The repository contains data and script to analyze the ACM Conference MobileHCI.
The different scripts should be run subsequently, starting with the lowest number to reproduce the information. Step_10_Get-Proceedings.ipynb
can be skipped as the data is already included in the repository. This step can take multiple days, and the raw data from the ACM DL needs to be crawled without risking IP blocking.
All country names are according to ISO 3166 using the list of github.comlukes/ISO-3166-Countries-with-Regional-Codes regions are according to UN MP49. However, ACM does not always use the Official names; thus, to map ACM names to the Alpha-3 country code, we can use uitls/mapCountryNamesACM.csv
to clean the data coming from ACM.
Affiliation names are commonly associated with the https://www.wikidata.org/ entry. Affiliation names are typically in line with their English names.

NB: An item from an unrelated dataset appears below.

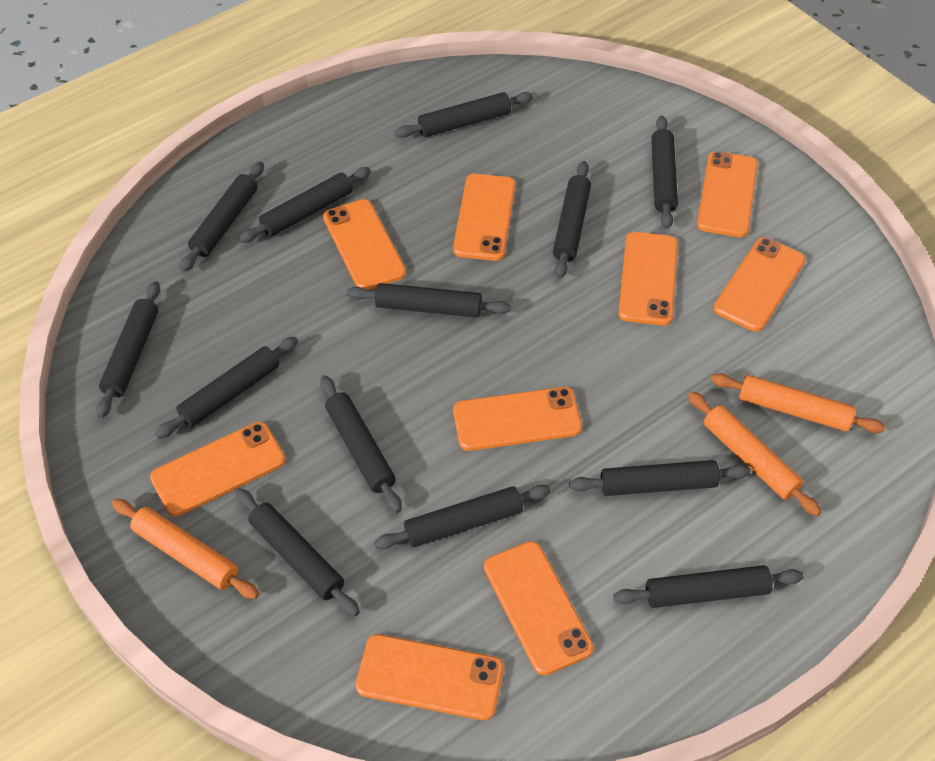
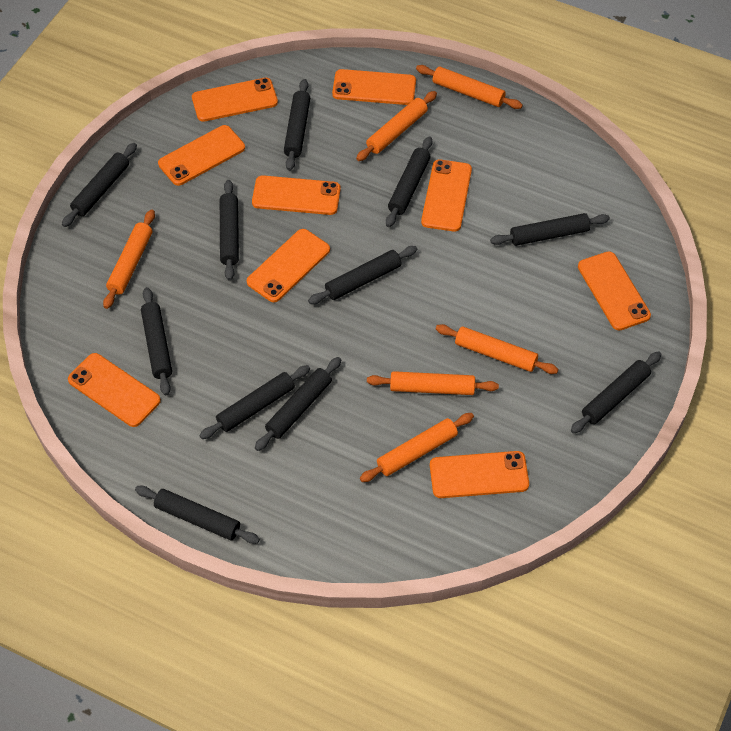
black rolling pin: 13 -> 11
orange rolling pin: 3 -> 6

If they are different, then the affiliation has a different official name. uitls/mapAffiliationDefault.csv
provides the link map between the affiliation, Wikimedia entry, and the default county.

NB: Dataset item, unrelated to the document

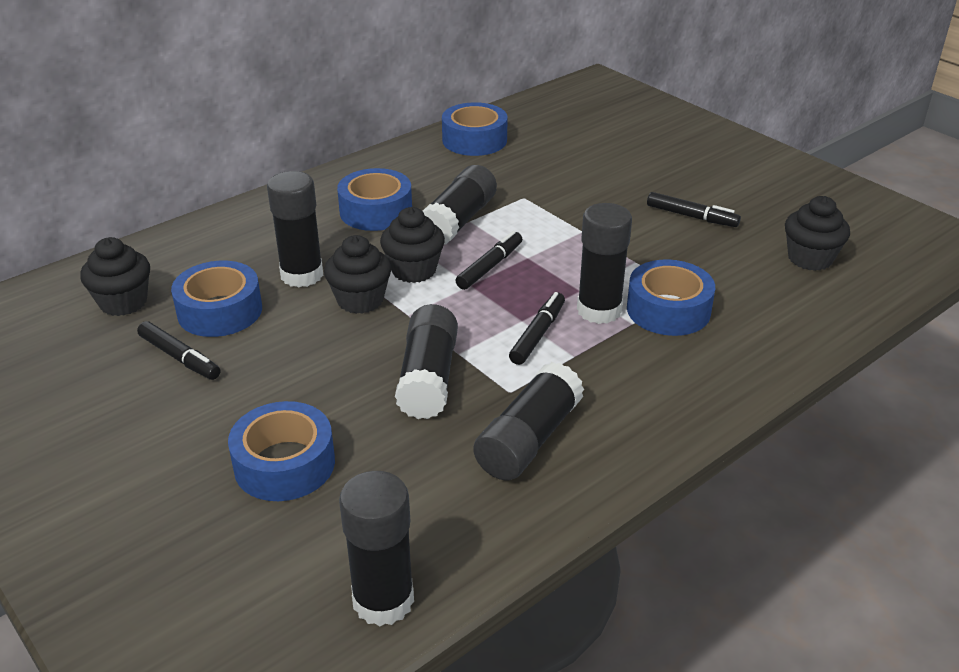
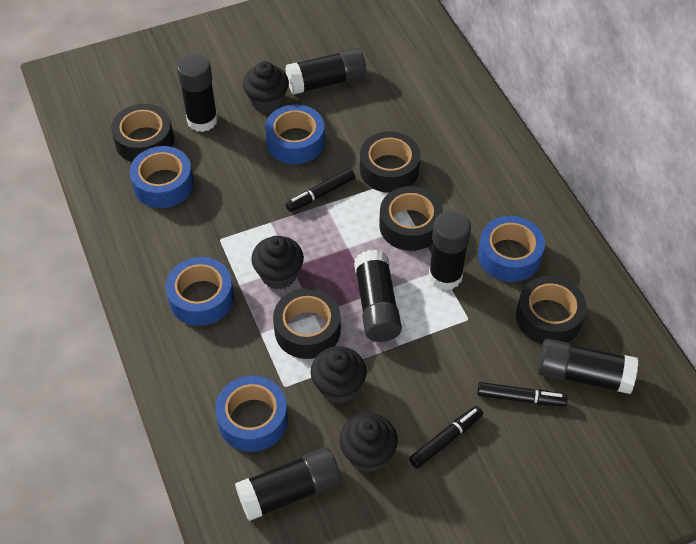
black marker: 4 -> 3
black tape: 0 -> 5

For the map draing we use the data as defined by github.com/nvkelso/natural-earth-vector
Since various affiliations have multiple names, one big clearning task is to consolidate them all. All current fixes are stored in uitls/mapAffiliation.csv
. If one is missing, they can be simply added to the uitls/mapAffiliation.csv
file.
The folder data
holds general information about the conferences, e.g. the locations, acceptance rates.